156 hours clean from kratom (6 and a half days) and paws depression hit me hard today.

Some back story: i was hooked on coke by 17, and soon after went through bad comedowns and began using opiates for the comedowns. Codeine, then oxy, poppy tea and finally h and fentanyl. I've been clean from all hard drugs for about 6 months, and was just using around 20 grams of kratom a day. I didn't start drinking much until recent months, i met a really amazing girl and i was tapering my kratom at the time but i met her while drunk and she really liked me for whatever reason so i began drinking all the time because it gave me confidence. I have a really shitty sober personality. Anyways that was a few months ago and i want to try to get sober for myself, and for her.

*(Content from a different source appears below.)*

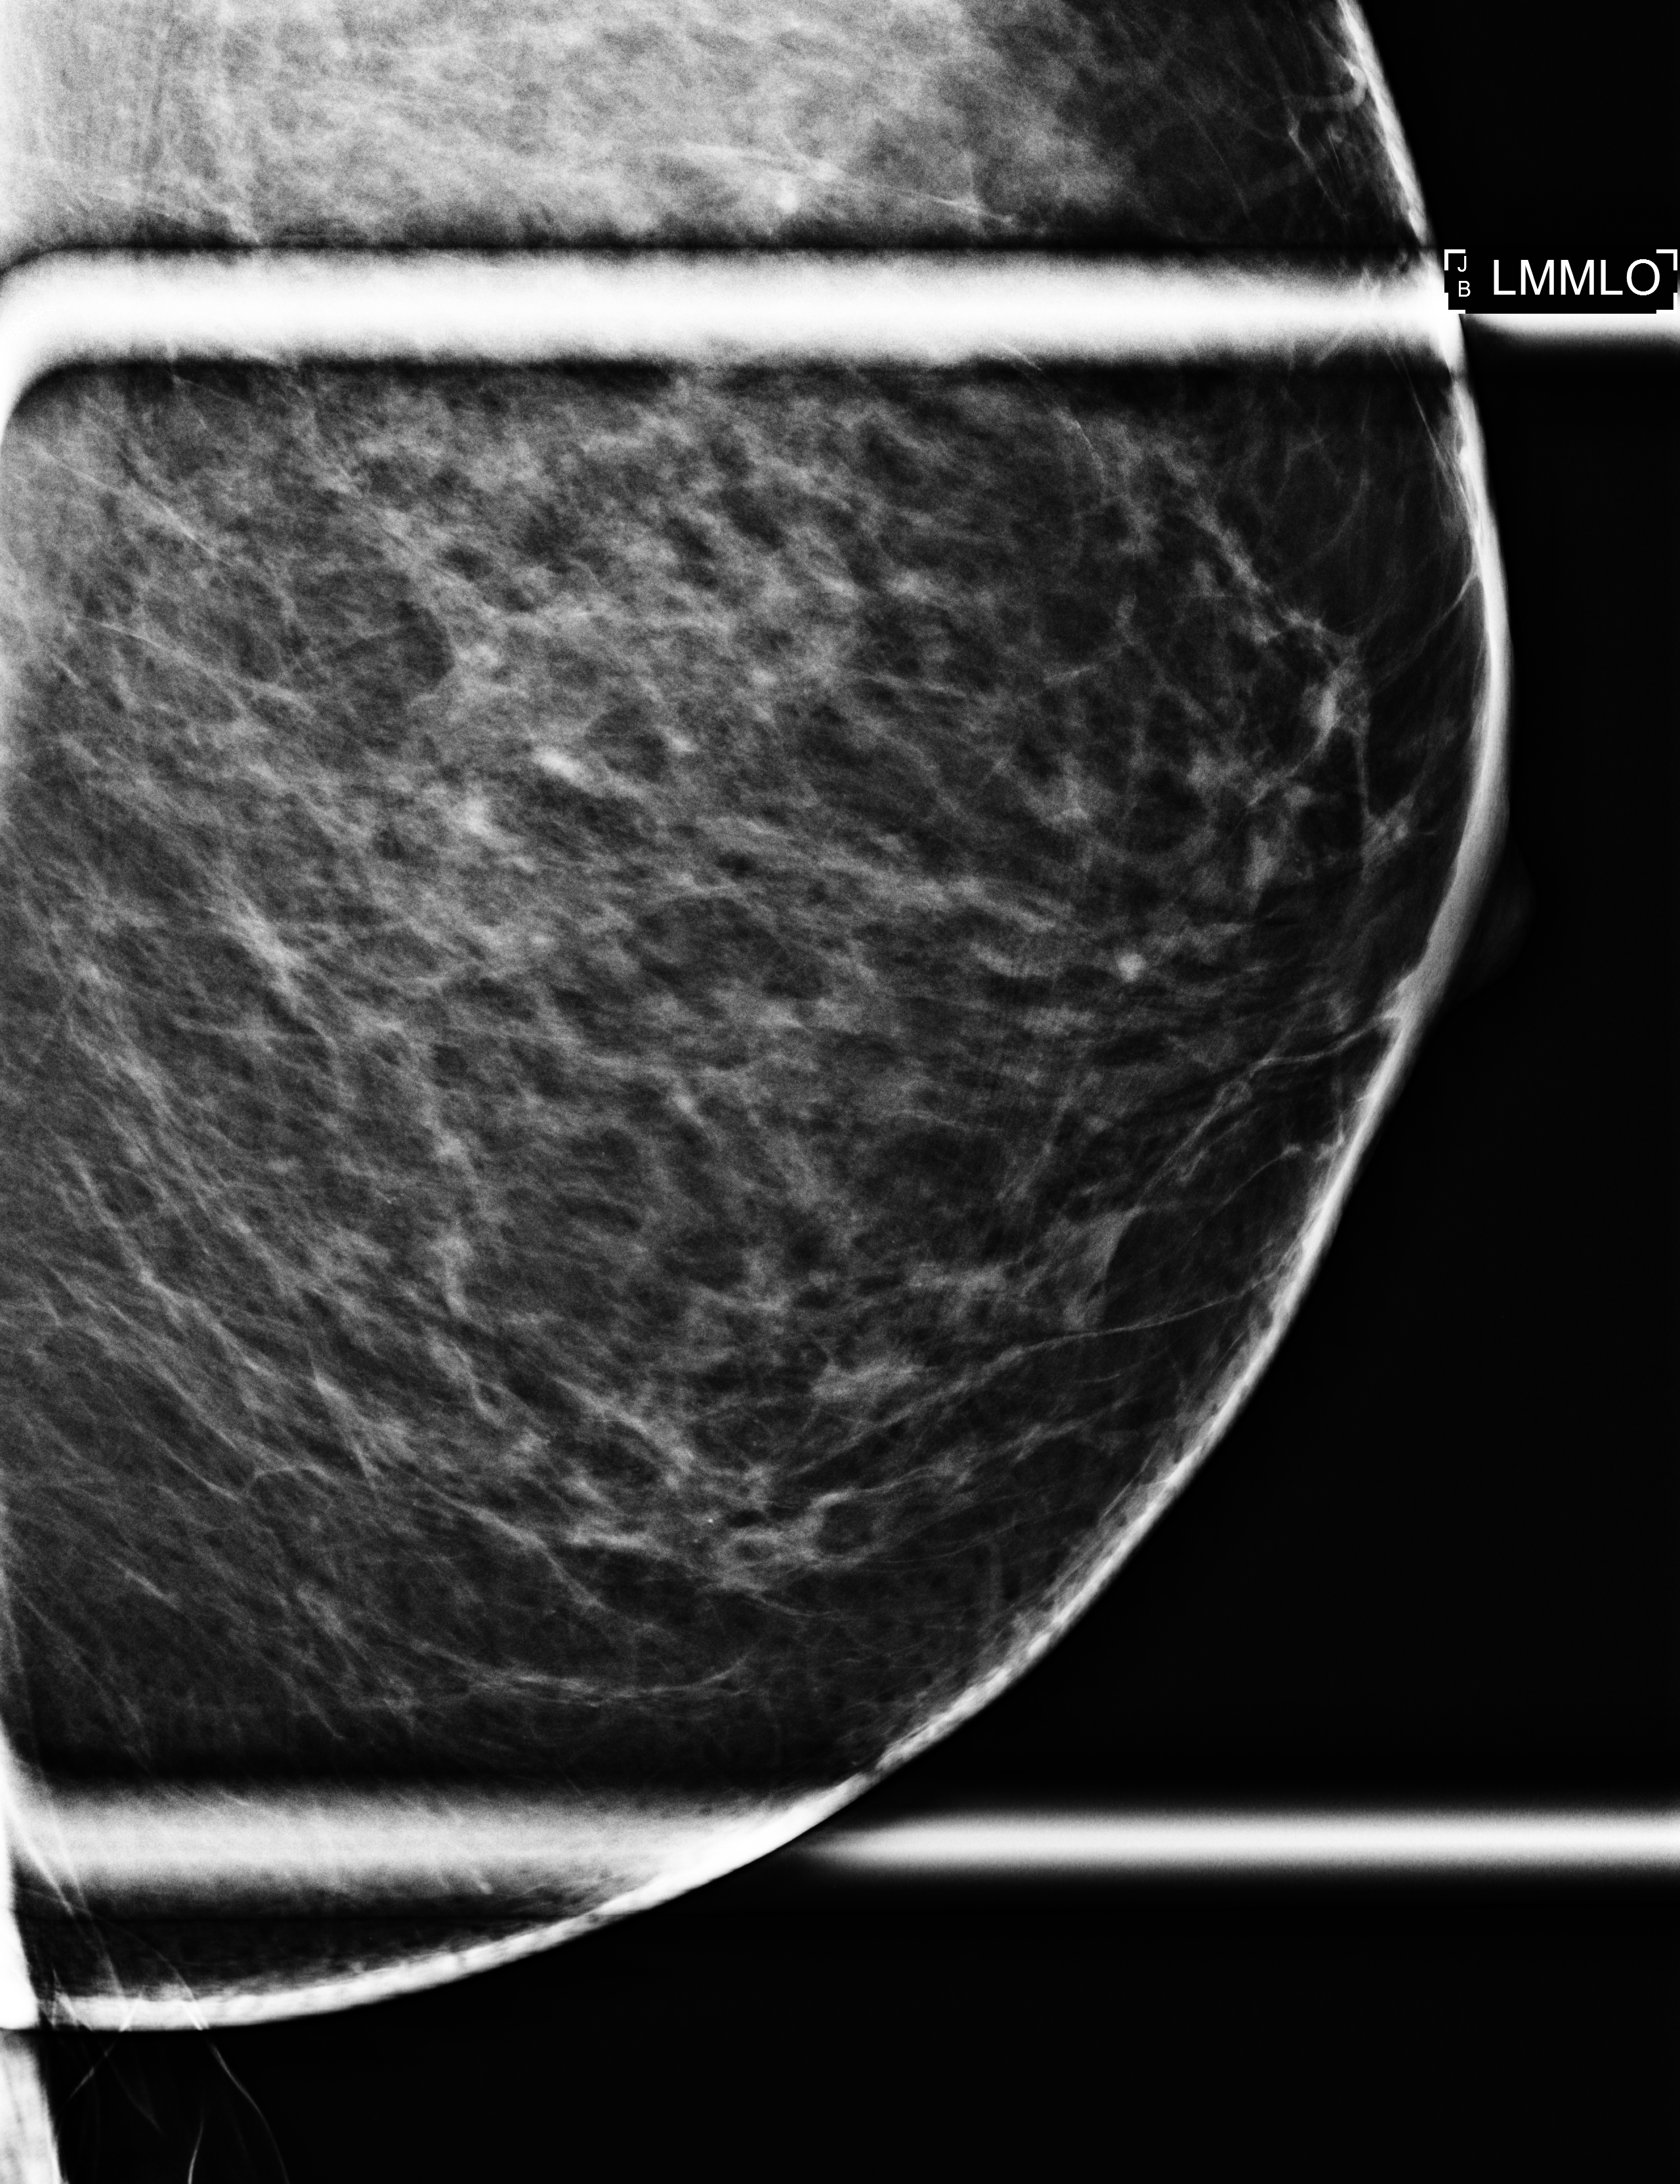
Digital mammogram (FFDM), left breast, mediolateral oblique (MLO) view (magnification), additional (diagnostic) view, compressed breast thickness 54 mm. Patient: female, 62 years.
BI-RADS breast density category at the screening exam (both breasts, scale 1–4): 2. Final BI-RADS category for the screening round (tomosynthesis exam, both breasts): category 2. Recall: recalled for additional imaging after this screen.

She is currently traveling for the next month and a bit so i took the time to quit kratom, my untravealable vice and then i've also been tryna taper off the alcohol but my dad amd brother are alcoholics and ya i just justify drinking way to much. I can get by on like 3 tall cans a day for maintenance and i'm going to try to taper off as soon as the paws let up from the kratom withdrawal. Today is day 7 clean from kratom. I also didn't take any tramadol today, not even my normal 12.5mg. I am so lost though, i want to be sober so much for myself and everyone around me but i don't know how too even live sober anymore. Bi-polar also runs in my family. I've recalled depressed cycles my whole life, even before any drugs or drinking. Literally just laying in bed for days at a time, pathetic i know.

Anyways i'm hoping once i get over the kratom paws hump i can tackle the alcohol next. I need to make some connections for a support system. I have an addictive personality, no doubting that.